The controversy over the IOC’s decision to bar the Ukrainian from competing has cast a long shadow over the Games
T
he Winter Olympics have been presented as a stage for unity – a place where nations set aside conflict, athletes chase excellence, and the world gathers in a shared celebration of human potential. Yet Thursday was shadowed by controversy for the International Olympic Committee that raise difficult questions about neutrality and the limits of political expression in sport.
The Ukrainian skeleton racer Vladyslav Heraskevych was barred from competing after he insisted on wearing what he called a “helmet of memory”, created to honour Ukrainian athletes killed during Russia’s war against his country. He was informed only 21 minutes before racing by the IOC president, Kirsty Coventry, who spoke to the media in tears after she could not persuade him to change his mind.
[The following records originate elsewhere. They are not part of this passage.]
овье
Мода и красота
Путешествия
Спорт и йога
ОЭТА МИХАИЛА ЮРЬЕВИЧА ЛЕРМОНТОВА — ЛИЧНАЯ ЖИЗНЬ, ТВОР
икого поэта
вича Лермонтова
For Heraskevych, the helmet was not a political statement but an act of remembrance. “Some of them were my friends,” he said of the 24 people emblazoned across the helmet, including the teenage weightlifter Alina Perehudova, the boxer Pavlo Ishchenko, the ice hockey player Oleksiy Loginov, the actor and athlete Ivan Kononenko, the diver and coach Mykyta Kozubenko, the shooter Oleksiy Khabarov and the dancer Daria Kurdel.